Hi @cbontoiu , I think that you are not flushing your series in your script. In openpmd-api you have to flush the series to actually completely copy the chunks of data to the initialized numpy arrays. You could be just reading random data that just happened to be in the buffer at the moment. Try adding ts.flush() ad the end of your get_field function.

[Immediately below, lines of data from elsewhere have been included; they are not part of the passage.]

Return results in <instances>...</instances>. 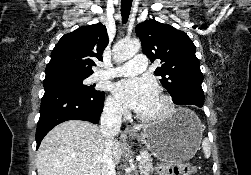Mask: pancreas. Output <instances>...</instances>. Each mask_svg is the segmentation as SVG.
<instances>
[{
  "instance_id": "1",
  "label": "pancreas",
  "mask_w": 251,
  "mask_h": 175,
  "mask_svg": "<svg viewBox=\"0 0 251 175\" xmlns=\"http://www.w3.org/2000/svg\"><path fill=\"white\" fill-rule=\"evenodd\" d=\"M140 155L141 159L139 161V169H141V173H143V175H150V173L154 171V167L152 165L153 159L146 149H141Z\"/></svg>"
}]
</instances>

Please ignore this if you are already doing it somewhere else and I just didn't find it :)

ts.flush()

Great! That is the problem! Thank you. I manage to get the data below
0.000000 -54686.503291
0.046041 -54686.503291
0.092082 -54686.503291
0.138124 -54686.503291
0.460412 -54686.499382
0.506453 -54686.503291
0.552494 -54686.503291
Now my problem is related to units or to the concepts of sum() and prod() I think because instead of -2.6 [fC] I get -54686.5 [C/m ?] which by multiplication with 0.1e-09 [m] would give me 54.6 [fC] .
The key part of the script is here

image

I just checked what comes from the product of the grid units and what comes for the sum of charge density
image
The equivalent with hdf5 is
image
I normally multiply the last column by 0.1 nm the (3rd dimension) to account for one atom thickness to get the the charge in Coulombs

@cbontoiu Thanks for posting this update - the ratio change is indeed strange.

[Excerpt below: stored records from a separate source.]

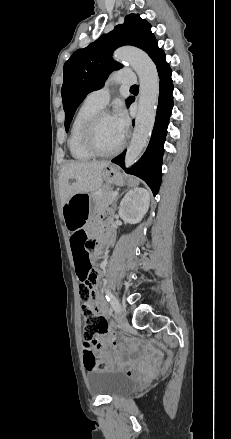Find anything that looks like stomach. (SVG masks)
<instances>
[{
	"mask_svg": "<svg viewBox=\"0 0 231 439\" xmlns=\"http://www.w3.org/2000/svg\"><path fill=\"white\" fill-rule=\"evenodd\" d=\"M102 174L107 184H125V177L113 165L106 167ZM128 182L135 184L136 180L130 178ZM93 201L94 194L76 193L62 206L64 222L69 230L80 228L85 219L94 212Z\"/></svg>",
	"mask_w": 231,
	"mask_h": 439,
	"instance_id": "obj_1",
	"label": "stomach"
}]
</instances>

@cbontoiu Thanks for posting this update - the ratio change is indeed strange.

@PrometheusPi Sorry I had to delete my last message about the mesh ratio because I am not sure about the correctness. It might have happened that I misinterpreted the input and the ratio was really roughly 1 for the binary data and 10 for the hdf data. However the problems I have as shown above are still not solved. Thank you.

@ax3l @PrometheusPi

Hello,
I finally achieved convergence between hdf5 and adios results with some minor modifications
image
but this means I cannot access the grid_spacing anymore and I need to rely on my calculated mesh units for x and y. I just wanted to share this with you because grid_spacing coming for the get_field definition never made sense for me and maybe you want to check.
Here is the result
image

Another thing: a paper based on PIConGPU was submitted by our group and will be published in the proceedings of EAAC 2018 by Elsevier/ScienceDirect. Maybe you want to prepare a space where you can list publications making use of PIConGPU

Regards and many thanks for your help
Cristian

Hi @cbontoiu

Thanks for posting the update and great it works for you (somehow) now. I am sorry, I do not understand the code you provided - thus I can not follow your issue with grid_spacing.

Thanks for sharing your idea on a public list of papers based on PIConGPU. I think this is a great idea. @ComputationalRadiationPhysics/picongpu-developers what do you think. We could add this in the ReadTheDocs. I will open a issue for voting in this.